Be curious, Not Judgemental
“We all know farmers don’t like to pay for things.”
It was a passing comment, dropped casually during a conversation with a startup founder working on software for the ag sector. I don’t think it was meant with any malice, just one of those throwaway lines you hear too often when people talk about commercialising agtech.
But it stuck with me, and my response was short and to the point:
“Farmers pay for things they see value in.”
The founder nodded and moved on but I kept thinking about it — not because I was offended, but because it reminded me of a broader pattern. Too often, new products in agriculture are built around assumptions, not understanding. In my haste to push back against the stereotype in that conversation I have come to realise I missed an opportunity to explore these assumptions and deepen their understanding of their target market
It’s easy to talk about “the farmer” like they’re a single, average customer segment. Statistically the “average Australian farmer” is still a white male in his late 50s, often running a mixed broadacre operation. That picture is true on paper but there is a deeper understanding needed to understand that the average farmer is just a collection of many different individuals and each of them hold something unique: Personal Identity
How a farmer sees themselves whether it’s as a steward of the land, an innovator, a business manager or a legacy builder. This shapes what they pay attention to, how much risk they’ll carry and what they’re prepared to invest in. Identity ties directly to motivation. If your product or service doesn’t fit a farmer’s sense of who they are or want to be, it doesn’t matter how clever it is it’s unlikely to stick.
So when we treat all farmers the same or rely on a stereotype, we’re not just missing nuance. We’re designing for someone who probably doesn’t exist.
There’s a quote, often attributed to Walt Whitman, I keep coming back to:
“Be curious, not judgmental.”
It’s more than a nice sentiment, it’s an excellent life motto and its vital advice for anyone trying to build for agriculture.

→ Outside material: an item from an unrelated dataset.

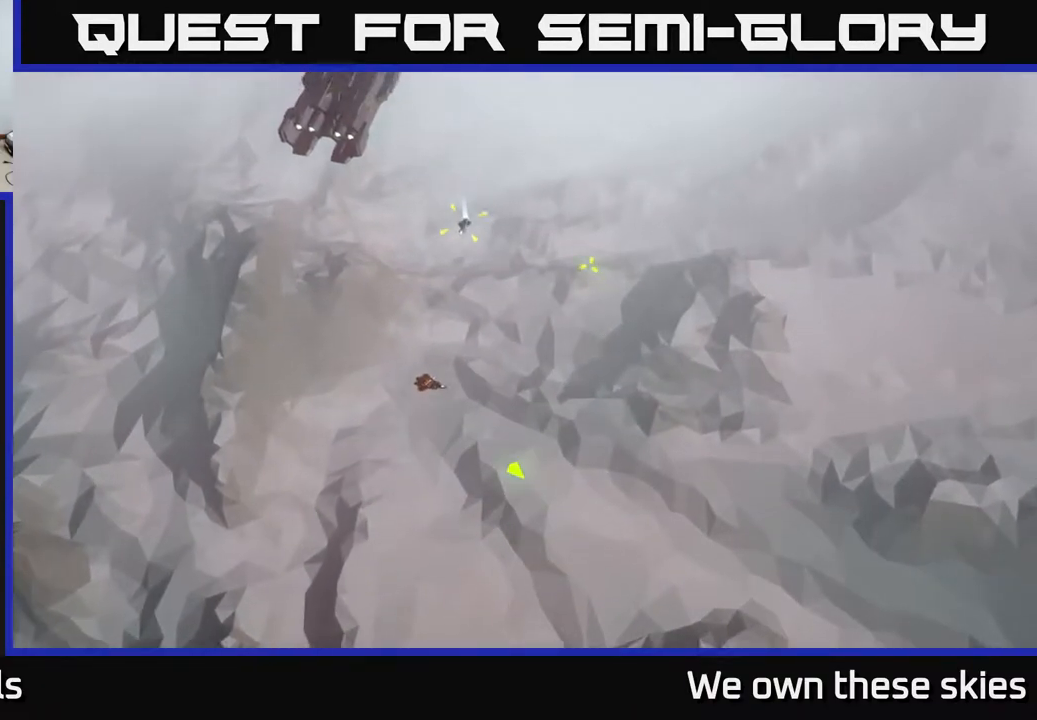
{"buttons": [], "left_stick": "down-left", "events": [[333, "left_stick", "down-left"]]}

Startups often enter the sector with real passion and clever ideas. But passion alone isn’t enough it needs to be paired with humility and curiosity. Instead of assuming what farmers want or worse, assuming they’re all the same it’s far more effective to ask questions, spend time on-farm, and listen for what’s actually driving decisions.
To touch on the example of pricing. I’ve met startups with great products, things that really solve a problem, but they roll out pricing models that quietly push farmers away. Shared-savings or revenue-percentage models might look smart from the developer’s perspective: “You only pay if you win.” but for farmers, that kind of uncertainty can feel worse than paying upfront.
Farming already comes with enough variables: weather, markets, yields, input costs. Adding another unknown — “What will this actually cost me?” — adds another unknown to the mix.
Think about it like this: imagine if every time you ordered a pint of beer, the price depended on the weight of the glass. The Publican could explain it might be “fairer” as you’d be paying for exactly what you get but that extra layer of complexity would leave many people feeling suspicious and considering why they don’t head down the street to place where they feel more comfortable with the prices.
Coffee’s the same. No one wants to be told their flat white costs more today because the beans were denser or the barista was heavy handed with the milk. People don’t mind paying for value, they mind paying for surprises.
It’s the same for farmers. If a product’s value is clear and the cost feels fair and predictable, most are happy to pay. But if the pricing is a moving target, it becomes a trust issue, not a tight-fistedness issue.
When that happens, it’s tempting for founders to fall back on old lines:
“Farmers just don’t want to pay.”
“Farmers don’t get it.”
But that’s judgment, not curiosity. The real answer might be as simple as: the pricing model makes sense on paper but doesn’t fit how real farm businesses manage risk. If you’re curious enough to dig for that, you can adapt. Sometimes the fix isn’t reinventing the product, it’s removing an invisible barrier you didn’t even know was there.
Curiosity keeps you learning. Judgment shuts you down and this is important to remember for both founders and farmers alike
When something doesn’t land the way you expect or when adoption is slow, feedback is mixed, or pricing causes friction it’s tempting to lean on old assumptions: “Farmers don’t like to pay for things.” or “They’re too set in their ways.”
But assumptions are just shortcuts to avoid the harder work of asking why.
Maybe your product feels like buying a pint when the price changes every pour. No one likes surprise costs and if you take the time to really understand what feels risky or unclear on their side of the fence, you can adapt. That’s what turns good ideas into solutions people actually adopt.
The path to meaningful innovation in agriculture won’t be built on assumptions or on “average farmers” that don’t exist. It will be built on real, grounded understanding: earned by asking better questions, spending time with the people you want to serve, and staying open when the answers challenge your assumptions.
Curiosity invites learning while Judgment cuts it off and, in an industry as complex and varied as farming, staying curious is one of the most valuable tools we’ve got.